Solche und ähnliche Fälle dokumentiert die Menschenrechtsorganisation Pro Asyl exemplarisch auf ihrer Website, um auf die Begrenzungen und Schwierigkeiten beim Familiennachzug von Geflüchteten aufmerksam zu machen. Deutsche Behörden bremsen die Zusammenführung systematisch, kritisiert der Verein.
In der sogenannten Dublin-Verordnung der Europäischen Union ist klar geregelt: Wenn eine Familie bei der Flucht getrennt wird, müssen die aufnehmenden Staaten dafür Sorge tragen, dass die Familienmitglieder wieder zusammenkommen können. Und zwar innerhalb von sechs Monaten.
Anscheinend blockieren die Behörden in Deutschland jedoch die Ausreise von 3000 Menschen aus Lagern in Griechenland, die ein verbrieftes Recht auf Familiennachzug haben. Karl Kopp, Europareferent von Pro Asyl, kritisierte die Maßnahmen scharf: »Wir haben Fälle, wo Menschen gewartet haben und inzwischen gestorben sind«, sagt Kopp gegenüber dem Mitteldeutschen Rundfunk.
Der rechtliche Status dieser Menschen ist eindeutig. 2000 bis 3000 Geflüchtete haben die nötigen Anträge bereits gestellt.

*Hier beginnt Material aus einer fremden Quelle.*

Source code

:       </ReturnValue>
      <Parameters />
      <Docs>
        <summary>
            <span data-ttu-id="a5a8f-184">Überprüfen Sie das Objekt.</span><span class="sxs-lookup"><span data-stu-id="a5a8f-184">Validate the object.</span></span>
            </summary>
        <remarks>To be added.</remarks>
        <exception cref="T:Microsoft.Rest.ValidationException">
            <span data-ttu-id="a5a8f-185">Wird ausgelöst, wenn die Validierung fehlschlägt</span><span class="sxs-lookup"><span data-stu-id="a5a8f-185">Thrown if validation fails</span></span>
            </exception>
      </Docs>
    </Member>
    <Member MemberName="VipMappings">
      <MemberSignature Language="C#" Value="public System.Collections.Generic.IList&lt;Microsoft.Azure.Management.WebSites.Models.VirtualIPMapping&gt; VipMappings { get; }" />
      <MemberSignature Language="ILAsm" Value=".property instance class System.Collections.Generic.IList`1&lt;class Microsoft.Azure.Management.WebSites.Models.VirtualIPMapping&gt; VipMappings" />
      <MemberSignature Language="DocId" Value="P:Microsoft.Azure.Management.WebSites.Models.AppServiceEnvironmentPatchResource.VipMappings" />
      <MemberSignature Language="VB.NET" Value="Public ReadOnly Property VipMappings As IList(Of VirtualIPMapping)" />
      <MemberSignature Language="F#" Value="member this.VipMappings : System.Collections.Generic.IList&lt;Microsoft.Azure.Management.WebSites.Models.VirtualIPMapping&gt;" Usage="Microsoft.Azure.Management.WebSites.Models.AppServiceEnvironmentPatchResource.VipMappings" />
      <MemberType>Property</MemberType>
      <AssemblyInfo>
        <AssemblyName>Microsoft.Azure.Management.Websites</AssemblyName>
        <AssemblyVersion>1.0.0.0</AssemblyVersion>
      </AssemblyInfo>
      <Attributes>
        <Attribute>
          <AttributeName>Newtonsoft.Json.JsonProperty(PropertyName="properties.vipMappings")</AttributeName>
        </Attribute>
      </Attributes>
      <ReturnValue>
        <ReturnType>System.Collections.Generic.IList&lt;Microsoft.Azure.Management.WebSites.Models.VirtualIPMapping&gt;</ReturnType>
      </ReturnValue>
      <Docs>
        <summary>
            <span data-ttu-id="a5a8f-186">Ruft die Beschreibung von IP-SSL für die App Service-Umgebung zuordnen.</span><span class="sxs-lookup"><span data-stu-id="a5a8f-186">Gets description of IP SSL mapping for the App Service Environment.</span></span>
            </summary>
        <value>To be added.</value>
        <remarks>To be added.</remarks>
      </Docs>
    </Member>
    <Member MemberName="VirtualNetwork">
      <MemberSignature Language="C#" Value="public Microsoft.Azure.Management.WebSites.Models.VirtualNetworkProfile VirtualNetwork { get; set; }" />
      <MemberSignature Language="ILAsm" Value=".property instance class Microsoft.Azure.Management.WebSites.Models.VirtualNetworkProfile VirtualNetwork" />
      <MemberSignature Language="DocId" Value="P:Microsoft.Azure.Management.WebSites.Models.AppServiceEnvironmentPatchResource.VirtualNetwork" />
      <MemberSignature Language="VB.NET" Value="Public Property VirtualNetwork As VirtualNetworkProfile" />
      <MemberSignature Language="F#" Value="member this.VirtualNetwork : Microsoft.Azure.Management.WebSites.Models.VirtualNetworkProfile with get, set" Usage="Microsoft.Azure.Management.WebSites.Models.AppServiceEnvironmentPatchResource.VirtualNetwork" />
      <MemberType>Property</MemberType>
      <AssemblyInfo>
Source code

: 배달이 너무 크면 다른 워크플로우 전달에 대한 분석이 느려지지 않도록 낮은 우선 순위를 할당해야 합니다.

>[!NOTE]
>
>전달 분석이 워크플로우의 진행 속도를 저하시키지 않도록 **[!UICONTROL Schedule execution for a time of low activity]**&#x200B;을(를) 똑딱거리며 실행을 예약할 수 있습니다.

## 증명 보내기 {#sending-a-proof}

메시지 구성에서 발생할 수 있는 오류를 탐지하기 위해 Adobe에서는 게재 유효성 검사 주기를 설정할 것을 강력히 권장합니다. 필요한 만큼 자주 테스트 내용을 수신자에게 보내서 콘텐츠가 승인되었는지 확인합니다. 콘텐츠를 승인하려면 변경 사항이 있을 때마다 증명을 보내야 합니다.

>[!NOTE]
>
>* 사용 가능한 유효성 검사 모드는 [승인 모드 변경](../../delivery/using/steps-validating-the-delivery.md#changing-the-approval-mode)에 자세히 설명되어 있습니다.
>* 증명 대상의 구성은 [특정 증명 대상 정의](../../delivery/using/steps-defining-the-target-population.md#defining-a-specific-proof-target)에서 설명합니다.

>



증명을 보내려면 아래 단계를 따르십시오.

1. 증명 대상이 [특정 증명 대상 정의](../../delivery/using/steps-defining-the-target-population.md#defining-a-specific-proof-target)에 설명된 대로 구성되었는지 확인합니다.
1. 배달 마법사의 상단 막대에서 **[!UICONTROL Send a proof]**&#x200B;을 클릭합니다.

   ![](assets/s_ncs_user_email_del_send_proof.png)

Obwohl auch das Bundesamt für Migration und Flüchtlinge in diesen Fällen bereits die Erlaubnis für eine Einreise ausgegeben hat, sitzen die Antragssteller nach wie vor in den griechischen Lagern fest. Während am Anfang des Jahres 2017 noch etwa 500 Geflüchtete pro Monat über den Familiennachzug nach Deutschland kamen, sind es inzwischen nur noch 100.

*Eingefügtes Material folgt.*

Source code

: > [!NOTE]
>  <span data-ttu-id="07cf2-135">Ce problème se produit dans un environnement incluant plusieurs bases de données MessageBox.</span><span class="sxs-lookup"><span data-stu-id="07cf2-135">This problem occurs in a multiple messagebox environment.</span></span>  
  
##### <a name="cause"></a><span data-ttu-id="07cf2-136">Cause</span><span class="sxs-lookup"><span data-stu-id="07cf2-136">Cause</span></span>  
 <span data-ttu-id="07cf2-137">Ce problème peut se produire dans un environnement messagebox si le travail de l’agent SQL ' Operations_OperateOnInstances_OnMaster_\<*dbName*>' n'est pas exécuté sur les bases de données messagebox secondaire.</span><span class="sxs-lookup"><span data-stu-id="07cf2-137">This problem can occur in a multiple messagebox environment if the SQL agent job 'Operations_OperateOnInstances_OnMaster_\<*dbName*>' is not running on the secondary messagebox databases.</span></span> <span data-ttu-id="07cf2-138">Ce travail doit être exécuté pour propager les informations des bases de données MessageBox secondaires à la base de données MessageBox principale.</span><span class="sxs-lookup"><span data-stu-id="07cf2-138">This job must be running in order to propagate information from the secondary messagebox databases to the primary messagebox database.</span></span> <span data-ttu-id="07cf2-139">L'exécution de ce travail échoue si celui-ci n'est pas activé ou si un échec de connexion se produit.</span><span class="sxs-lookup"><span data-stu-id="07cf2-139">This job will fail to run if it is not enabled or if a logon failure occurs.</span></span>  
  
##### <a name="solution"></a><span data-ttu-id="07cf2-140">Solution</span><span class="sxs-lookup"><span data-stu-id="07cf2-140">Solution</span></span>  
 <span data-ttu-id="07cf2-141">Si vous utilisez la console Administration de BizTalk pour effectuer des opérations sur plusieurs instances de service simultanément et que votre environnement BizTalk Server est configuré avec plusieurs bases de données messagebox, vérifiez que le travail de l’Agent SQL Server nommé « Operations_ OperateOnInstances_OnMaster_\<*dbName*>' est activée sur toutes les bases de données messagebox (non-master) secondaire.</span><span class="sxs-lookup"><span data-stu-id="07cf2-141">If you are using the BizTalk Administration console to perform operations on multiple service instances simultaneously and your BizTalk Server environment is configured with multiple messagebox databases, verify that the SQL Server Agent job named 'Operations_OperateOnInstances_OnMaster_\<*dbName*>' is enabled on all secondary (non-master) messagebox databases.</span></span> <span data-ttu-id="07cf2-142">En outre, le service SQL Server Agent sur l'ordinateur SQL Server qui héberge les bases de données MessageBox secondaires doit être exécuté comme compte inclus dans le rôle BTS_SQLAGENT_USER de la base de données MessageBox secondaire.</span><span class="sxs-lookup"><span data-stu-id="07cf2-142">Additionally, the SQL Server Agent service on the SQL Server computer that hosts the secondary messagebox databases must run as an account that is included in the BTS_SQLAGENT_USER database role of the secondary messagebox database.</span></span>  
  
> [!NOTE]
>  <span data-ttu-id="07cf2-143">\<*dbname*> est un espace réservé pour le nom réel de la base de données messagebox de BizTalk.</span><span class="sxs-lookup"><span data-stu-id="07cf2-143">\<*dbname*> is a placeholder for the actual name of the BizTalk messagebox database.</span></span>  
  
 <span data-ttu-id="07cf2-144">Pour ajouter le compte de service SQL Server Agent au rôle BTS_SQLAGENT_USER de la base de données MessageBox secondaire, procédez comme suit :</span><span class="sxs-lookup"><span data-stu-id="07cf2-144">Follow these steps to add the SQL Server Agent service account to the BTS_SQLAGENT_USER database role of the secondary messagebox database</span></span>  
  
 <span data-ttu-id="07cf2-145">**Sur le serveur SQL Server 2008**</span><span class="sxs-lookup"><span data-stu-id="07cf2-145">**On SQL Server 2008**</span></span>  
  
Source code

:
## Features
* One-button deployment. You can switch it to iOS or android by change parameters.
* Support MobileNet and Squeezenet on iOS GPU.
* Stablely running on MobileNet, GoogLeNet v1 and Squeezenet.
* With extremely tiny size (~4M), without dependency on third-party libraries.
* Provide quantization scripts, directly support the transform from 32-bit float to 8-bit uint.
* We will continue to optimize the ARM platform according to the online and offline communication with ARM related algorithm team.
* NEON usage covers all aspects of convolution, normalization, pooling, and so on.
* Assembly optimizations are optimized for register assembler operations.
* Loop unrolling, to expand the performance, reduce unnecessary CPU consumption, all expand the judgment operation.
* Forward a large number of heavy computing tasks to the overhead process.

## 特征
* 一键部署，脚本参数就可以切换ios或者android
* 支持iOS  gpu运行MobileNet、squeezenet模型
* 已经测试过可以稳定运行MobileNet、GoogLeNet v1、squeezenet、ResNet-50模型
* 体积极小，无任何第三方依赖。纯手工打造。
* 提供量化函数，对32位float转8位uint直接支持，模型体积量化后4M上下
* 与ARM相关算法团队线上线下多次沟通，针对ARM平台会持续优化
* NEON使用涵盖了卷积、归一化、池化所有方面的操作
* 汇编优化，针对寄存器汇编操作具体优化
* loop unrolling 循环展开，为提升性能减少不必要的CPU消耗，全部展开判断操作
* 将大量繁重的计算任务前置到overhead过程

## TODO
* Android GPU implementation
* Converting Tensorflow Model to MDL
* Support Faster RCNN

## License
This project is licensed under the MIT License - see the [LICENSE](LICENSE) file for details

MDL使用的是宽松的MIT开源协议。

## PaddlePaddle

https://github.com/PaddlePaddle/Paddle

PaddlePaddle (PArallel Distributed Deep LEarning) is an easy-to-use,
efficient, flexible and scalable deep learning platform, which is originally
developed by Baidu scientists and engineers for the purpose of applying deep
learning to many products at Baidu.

Das Innenministerium rechtfertigt den stockenden Familiennachzug mit Verweis auf den großen Koordinierungsaufwand. Ulla Jelpke, innenpolitische Sprecherin der Linken im Bundestag, findet das kein plausibles Argument. Mit Verweis auf die momentan größtenteils leerstehenden Unterkünfte für Geflüchtete in Deutschland kritisiert sie das Innenministerium: »Ich finde das geht gar nicht, insbesondere was die Kinder angeht, die monatelang ohne Mutter oder Vater sind.«
Die langen Wartezeiten auf Familiennachzug sind laut Kopp von Pro Asyl nicht nur für die in Griechenland Wartenden hinderlich: »Es blockiert Menschen auch hier, im Hinblick auf Ankunft in dieser Gesellschaft. Die Leute sind verzweifelt und haben Angst um ihre Lieben, die noch auf dem Weg sind.«
Wenn das Innenministerium die Anträge künftig nicht schneller bearbeitet, könnte es Jahre dauern, bis die Geflüchteten ihr Recht gewährt bekommen, sich mit ihren Familien zu vereinen. Pro Asyl vermutet hinter der Drosselung der Bearbeitung der Anträge, die wohl mit den griechischen Behörden abgesprochen ist, politisches Kalkül. Es solle sich rumsprechen, dass es nicht mehr so einfach ist mit dem Familiennachzug und Familienangehörige manchmal bis zum »Nimmerleinstag« warten müssen, vermutet Kopp.
Der Verein will jetzt vor Verwaltungsgerichten in Deutschland klagen, schon in den nächsten Wochen sollen die ersten Fälle verhandelt werden. Durch die Klagen sollen die Geflüchteten zu ihrem Recht auf Familiennachzug gebracht werden.